* PROVIDED RECORDS

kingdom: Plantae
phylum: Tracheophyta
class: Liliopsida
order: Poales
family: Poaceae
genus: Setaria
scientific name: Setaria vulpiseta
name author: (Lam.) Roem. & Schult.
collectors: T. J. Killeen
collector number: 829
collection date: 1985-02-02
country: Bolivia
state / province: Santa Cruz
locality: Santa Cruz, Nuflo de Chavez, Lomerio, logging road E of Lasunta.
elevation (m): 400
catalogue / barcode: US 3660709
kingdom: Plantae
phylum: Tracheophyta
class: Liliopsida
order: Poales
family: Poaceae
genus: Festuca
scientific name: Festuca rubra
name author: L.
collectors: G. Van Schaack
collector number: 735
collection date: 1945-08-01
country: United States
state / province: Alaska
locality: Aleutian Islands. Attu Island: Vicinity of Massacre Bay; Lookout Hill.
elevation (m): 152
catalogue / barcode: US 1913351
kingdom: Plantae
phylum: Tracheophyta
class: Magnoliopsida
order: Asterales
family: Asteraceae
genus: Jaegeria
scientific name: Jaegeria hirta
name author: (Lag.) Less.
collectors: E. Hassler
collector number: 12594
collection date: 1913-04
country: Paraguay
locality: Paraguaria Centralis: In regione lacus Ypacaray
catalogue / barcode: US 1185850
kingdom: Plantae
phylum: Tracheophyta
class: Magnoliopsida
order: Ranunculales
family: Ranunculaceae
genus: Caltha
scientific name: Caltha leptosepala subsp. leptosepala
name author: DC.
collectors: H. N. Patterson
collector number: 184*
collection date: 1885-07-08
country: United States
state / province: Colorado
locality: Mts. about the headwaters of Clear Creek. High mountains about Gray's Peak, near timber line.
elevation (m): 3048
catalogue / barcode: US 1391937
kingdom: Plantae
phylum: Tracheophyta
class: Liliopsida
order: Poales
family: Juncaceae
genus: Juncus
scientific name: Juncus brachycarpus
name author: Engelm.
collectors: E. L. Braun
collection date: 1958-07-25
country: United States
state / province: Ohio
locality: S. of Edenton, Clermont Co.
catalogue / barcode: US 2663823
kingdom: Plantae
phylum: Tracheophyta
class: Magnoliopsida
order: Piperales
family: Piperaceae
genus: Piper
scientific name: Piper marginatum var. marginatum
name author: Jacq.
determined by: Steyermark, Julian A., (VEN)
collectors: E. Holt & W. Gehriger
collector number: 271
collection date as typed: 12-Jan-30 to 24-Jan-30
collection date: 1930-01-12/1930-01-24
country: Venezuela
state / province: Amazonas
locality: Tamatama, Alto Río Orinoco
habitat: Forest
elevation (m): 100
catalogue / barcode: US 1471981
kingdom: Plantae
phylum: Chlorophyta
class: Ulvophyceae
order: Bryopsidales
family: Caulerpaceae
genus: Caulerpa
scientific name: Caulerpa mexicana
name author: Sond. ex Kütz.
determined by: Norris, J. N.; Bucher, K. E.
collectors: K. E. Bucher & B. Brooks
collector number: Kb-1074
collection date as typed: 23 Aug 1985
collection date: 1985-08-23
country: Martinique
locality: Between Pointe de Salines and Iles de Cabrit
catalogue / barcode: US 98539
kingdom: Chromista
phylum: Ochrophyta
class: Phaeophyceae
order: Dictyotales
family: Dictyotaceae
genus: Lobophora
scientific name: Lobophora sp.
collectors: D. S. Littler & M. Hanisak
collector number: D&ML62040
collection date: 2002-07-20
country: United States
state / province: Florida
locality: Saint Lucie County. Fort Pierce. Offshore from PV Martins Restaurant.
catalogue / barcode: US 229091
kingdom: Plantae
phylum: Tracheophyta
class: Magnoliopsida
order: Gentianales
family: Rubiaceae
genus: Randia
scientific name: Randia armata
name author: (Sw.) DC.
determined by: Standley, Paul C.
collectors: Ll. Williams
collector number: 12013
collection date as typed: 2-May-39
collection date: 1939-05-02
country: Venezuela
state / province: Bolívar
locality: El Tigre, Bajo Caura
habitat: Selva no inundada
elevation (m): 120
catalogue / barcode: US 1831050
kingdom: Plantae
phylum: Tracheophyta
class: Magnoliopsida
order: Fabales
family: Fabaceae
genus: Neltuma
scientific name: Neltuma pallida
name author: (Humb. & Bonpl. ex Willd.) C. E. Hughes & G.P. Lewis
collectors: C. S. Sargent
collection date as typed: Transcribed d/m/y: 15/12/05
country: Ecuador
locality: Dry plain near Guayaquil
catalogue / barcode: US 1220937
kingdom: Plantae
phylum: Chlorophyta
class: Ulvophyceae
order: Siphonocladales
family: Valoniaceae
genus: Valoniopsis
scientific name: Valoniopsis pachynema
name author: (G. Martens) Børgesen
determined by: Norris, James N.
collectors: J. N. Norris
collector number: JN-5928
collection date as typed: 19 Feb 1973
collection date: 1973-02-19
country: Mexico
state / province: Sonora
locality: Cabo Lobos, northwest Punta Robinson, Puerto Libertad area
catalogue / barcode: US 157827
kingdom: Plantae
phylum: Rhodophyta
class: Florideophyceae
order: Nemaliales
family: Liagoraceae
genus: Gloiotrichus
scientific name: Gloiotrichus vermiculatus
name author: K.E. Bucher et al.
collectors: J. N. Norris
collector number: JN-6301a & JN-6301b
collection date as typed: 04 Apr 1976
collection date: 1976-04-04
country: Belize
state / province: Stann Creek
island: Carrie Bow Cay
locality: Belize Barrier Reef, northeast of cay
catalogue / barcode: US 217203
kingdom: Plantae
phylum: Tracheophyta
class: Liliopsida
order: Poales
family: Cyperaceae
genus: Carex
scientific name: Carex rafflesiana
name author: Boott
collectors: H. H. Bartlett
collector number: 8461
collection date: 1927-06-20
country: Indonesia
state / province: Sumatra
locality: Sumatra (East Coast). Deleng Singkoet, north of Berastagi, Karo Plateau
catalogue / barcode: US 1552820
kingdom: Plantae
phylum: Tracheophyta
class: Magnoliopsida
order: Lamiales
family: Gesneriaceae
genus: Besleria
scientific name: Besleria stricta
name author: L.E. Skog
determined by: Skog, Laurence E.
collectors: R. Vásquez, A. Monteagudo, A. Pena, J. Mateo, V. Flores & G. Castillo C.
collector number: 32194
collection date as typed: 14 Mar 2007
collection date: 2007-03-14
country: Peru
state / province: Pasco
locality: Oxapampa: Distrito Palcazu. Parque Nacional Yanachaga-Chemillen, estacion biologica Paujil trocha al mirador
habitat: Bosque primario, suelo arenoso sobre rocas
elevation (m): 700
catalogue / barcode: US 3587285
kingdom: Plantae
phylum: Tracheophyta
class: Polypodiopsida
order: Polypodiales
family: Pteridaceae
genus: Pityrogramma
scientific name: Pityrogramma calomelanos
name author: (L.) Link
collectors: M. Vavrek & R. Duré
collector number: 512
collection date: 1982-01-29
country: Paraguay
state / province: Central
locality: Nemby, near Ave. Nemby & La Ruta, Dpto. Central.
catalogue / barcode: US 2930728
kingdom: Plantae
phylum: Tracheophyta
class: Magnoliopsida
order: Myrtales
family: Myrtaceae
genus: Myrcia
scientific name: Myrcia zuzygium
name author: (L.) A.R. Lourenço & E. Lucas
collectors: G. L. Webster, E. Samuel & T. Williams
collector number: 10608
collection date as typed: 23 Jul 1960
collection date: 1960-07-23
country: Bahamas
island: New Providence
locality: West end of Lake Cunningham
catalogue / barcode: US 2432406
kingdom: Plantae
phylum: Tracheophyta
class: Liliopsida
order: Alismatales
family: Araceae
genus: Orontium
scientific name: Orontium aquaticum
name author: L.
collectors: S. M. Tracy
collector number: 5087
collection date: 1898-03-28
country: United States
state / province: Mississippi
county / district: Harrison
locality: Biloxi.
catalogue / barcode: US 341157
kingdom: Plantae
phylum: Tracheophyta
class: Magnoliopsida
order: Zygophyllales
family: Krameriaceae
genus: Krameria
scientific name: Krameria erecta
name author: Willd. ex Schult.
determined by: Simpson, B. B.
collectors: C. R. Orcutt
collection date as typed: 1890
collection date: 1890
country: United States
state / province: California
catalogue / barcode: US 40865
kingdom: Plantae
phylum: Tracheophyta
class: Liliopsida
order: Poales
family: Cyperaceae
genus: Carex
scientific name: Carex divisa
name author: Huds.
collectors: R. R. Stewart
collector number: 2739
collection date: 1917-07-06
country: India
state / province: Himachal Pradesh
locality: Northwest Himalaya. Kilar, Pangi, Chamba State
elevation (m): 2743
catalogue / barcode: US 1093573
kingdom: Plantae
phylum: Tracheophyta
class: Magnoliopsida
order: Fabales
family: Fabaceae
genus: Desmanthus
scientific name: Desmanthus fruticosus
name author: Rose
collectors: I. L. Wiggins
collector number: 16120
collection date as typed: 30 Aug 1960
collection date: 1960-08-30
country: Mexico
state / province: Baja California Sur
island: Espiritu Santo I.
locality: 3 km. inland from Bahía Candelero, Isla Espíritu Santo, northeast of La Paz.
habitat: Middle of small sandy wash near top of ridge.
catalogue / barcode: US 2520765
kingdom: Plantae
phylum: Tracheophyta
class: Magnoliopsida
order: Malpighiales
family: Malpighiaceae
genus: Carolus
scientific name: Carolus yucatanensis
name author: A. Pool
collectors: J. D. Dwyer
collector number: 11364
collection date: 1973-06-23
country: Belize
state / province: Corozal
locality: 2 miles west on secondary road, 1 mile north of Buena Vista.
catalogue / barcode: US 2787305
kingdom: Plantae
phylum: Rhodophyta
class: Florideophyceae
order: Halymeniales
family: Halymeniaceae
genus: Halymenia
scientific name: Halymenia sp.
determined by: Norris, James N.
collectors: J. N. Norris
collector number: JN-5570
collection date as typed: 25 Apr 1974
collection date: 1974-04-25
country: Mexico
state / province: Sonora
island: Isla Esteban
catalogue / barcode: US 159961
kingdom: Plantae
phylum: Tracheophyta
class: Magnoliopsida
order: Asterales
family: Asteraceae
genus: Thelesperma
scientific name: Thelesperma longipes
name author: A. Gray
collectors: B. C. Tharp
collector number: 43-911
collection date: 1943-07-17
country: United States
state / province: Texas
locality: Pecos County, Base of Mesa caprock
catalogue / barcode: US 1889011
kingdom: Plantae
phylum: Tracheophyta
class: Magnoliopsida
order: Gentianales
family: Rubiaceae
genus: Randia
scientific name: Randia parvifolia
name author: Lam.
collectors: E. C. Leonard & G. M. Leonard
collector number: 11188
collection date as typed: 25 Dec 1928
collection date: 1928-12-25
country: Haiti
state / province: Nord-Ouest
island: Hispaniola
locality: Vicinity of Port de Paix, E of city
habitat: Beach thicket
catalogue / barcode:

* EXERCISE TASK
Copy out everything in the data from the line that contains "locality: Tamatama, Alto Río Orinoco" down to the line that contains "name author: Sond. ex Kütz.", keeping both of those lines, with nothing changed.

* RESPONSE TO THE EXERCISE
locality: Tamatama, Alto Río Orinoco
habitat: Forest
elevation (m): 100
catalogue / barcode: US 1471981
kingdom: Plantae
phylum: Chlorophyta
class: Ulvophyceae
order: Bryopsidales
family: Caulerpaceae
genus: Caulerpa
scientific name: Caulerpa mexicana
name author: Sond. ex Kütz.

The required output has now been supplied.